TEXT PROVIDED
2006 — The Lincoln Green Energy Technology Committee was formed by the Board of Selectmen to identify energy-related technologies to reduce municipal energy use.

2009 — Lincoln’s Long Range Master Plan includes many references to energy efficiency, alternative energy, and conserving resources, and includes a recommendation to identify residents to lead the development of a climate action plan. Lincoln has implemented many of the energy efficiency recommendations.


2010 — At Town Meeting, a measure passed to adopt Massachusetts Green Community designation criteria, which includes a 20% energy-use reduction target for all municipal buildings against a 2008 baseline, a two-acre solar PV array at Minute Man Regional High School, and related measures.

2010 — Lincoln was officially designated as a Massachusetts Green Community, one of the first 17 towns approved to participate. The program has since supported more than $750,000 worth of energy-efficiency investments in Lincoln’s facilities and vehicular fleet.

APPLY WHAT YOU READ
a) In the Lincoln energy timeline, against which year's baseline is the 20% energy-use reduction target for municipal buildings set?
b) Write the next few entries of the Lincoln energy timeline, picking up after the Green Community designation entry.

MATERIAL SHOWN
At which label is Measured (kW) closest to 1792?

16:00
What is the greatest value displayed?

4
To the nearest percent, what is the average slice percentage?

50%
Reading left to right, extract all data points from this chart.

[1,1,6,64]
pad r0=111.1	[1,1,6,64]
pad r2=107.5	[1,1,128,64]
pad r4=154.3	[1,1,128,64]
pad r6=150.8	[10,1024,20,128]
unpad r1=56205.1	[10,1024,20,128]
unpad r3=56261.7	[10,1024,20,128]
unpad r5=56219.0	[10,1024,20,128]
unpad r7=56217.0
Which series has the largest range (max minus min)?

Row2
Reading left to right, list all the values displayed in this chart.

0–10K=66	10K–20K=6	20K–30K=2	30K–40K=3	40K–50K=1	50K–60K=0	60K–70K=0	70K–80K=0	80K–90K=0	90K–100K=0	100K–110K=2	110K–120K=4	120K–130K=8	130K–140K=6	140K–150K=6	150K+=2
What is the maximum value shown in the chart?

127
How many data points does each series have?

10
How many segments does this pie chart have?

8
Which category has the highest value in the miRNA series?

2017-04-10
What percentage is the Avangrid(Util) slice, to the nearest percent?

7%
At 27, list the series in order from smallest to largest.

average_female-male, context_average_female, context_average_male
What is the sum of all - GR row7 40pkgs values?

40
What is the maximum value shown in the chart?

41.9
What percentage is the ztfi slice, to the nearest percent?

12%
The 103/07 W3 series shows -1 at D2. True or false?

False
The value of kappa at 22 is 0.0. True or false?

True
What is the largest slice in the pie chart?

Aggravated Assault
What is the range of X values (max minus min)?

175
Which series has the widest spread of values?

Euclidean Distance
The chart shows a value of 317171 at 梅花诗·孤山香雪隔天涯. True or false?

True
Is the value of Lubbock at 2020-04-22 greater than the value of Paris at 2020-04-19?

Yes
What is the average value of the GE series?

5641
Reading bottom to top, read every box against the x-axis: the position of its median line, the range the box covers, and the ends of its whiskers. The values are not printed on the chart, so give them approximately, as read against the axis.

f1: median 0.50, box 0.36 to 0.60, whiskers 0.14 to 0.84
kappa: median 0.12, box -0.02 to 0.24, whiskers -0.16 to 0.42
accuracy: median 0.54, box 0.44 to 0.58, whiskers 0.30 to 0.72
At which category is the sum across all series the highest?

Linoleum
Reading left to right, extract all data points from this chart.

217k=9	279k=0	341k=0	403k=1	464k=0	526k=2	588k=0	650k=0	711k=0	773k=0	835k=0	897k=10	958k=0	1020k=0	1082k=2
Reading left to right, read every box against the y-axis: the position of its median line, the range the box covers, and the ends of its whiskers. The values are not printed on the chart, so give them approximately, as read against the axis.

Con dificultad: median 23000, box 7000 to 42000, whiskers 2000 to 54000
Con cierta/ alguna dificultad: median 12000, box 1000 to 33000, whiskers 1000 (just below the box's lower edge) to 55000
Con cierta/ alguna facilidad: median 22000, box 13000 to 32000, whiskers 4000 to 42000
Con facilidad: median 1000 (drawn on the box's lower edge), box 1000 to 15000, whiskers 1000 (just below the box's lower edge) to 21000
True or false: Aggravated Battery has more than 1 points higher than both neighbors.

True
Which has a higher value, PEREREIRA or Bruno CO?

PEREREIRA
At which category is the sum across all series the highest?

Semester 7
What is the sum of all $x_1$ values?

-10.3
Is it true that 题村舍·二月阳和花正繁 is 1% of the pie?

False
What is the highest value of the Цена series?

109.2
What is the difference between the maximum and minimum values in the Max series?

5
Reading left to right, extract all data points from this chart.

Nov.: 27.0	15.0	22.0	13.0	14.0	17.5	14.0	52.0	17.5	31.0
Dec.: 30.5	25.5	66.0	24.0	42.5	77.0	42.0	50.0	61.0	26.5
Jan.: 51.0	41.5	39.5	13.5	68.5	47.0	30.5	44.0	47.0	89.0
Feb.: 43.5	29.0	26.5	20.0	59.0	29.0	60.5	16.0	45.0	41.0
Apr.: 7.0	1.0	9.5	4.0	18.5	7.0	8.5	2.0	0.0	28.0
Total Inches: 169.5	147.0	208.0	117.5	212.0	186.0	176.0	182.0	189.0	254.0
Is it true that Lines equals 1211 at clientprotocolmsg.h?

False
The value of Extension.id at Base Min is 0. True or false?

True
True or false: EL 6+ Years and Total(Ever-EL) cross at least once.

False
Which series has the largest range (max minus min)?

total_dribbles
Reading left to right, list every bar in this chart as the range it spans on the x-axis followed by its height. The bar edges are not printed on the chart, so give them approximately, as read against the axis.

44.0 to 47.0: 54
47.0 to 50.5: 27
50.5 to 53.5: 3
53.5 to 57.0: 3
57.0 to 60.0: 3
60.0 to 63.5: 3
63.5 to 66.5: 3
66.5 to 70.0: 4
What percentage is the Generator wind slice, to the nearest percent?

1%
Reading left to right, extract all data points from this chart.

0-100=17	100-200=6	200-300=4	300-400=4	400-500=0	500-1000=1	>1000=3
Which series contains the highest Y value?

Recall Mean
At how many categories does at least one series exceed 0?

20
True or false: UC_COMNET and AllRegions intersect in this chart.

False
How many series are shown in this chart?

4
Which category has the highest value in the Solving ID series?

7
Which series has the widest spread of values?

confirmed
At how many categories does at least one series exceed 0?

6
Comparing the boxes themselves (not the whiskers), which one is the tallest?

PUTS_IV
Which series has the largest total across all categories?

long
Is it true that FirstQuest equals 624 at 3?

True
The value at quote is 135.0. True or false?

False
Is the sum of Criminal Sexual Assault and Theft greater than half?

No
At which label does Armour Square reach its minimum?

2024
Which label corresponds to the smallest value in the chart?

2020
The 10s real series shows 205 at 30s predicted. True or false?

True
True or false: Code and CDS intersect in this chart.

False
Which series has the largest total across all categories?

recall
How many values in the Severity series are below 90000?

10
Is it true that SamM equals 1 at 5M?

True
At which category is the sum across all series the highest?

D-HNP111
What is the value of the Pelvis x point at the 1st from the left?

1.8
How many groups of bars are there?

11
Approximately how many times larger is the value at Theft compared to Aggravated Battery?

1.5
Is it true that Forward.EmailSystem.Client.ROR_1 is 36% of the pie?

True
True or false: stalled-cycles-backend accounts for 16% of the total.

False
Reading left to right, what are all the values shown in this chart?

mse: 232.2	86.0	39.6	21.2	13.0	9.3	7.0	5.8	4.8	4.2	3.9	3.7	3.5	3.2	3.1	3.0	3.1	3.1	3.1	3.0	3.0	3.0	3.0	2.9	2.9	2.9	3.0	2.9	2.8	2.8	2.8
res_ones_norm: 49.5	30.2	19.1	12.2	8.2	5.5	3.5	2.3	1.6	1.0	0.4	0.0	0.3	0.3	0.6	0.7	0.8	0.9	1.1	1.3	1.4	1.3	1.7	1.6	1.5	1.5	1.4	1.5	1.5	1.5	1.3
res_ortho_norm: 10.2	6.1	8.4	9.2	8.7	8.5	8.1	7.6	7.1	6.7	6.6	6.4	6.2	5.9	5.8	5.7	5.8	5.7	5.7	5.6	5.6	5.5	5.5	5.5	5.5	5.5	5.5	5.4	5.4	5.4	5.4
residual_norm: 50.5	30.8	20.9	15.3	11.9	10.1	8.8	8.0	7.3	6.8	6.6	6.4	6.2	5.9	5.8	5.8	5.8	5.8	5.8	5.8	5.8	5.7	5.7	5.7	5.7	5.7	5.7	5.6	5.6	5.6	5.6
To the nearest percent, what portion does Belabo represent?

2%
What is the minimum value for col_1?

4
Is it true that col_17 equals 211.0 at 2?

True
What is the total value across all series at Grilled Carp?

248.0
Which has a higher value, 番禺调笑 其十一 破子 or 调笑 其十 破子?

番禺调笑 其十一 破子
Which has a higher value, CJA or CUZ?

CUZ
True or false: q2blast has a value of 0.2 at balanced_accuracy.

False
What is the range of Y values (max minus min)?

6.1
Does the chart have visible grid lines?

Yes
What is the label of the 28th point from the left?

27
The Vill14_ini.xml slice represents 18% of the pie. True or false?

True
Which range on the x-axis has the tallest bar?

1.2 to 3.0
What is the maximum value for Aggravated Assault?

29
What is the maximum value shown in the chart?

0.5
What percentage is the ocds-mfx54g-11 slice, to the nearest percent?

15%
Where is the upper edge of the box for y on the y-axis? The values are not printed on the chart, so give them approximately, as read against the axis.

ANSWERS BELOW
a) 2008

b)
2011 — The Town Facilities Energy Performance Standard, a measure for new construction and major renovation energy performance criteria with a net-zero fossil fuel target by 2030, was adopted at Town Meeting.

2011 — The Greening Lincoln Initiative reached out to residents. They engaged more than 200 residents who attended forums, provided email contact info, and pledged to reduce their energy consumption.

2012 — New zoning bylaws were approved to encourage solar PV installation investments.


2012 — Lincoln, Sudbury, and Wayland joined forces to participate in Solarize Mass, a residential solar PV initiative program through the Massachusetts Area Planning Council (MAPC) that supported the installation of 32 new small-scale solar PV systems in Lincoln through 2015. 


2013GreeningLincoln surveys residents and helps with toilet/washer rebates. 

2015GEC helped the town purchase and install energy efficient LED outdoor lighting throughout the town and at the school.

2016The Town Offices renovation project was awarded LEED Silver.

2016 — The Green Energy Committee launched the Lincoln Energy Challenge with the goal of signing up 300 households to receive free home energy assessments and subsequent energy efficiency upgrades. In 2018 Lincoln, was awarded nearly $9,000 from National Grid Community Initiative Grant. 

2016GEC held a Home Energy Workshop for the town focusing on energy efficiency, solar, renewably sourced electricity, energy efficient heating, and financing these and conducted an energy survey.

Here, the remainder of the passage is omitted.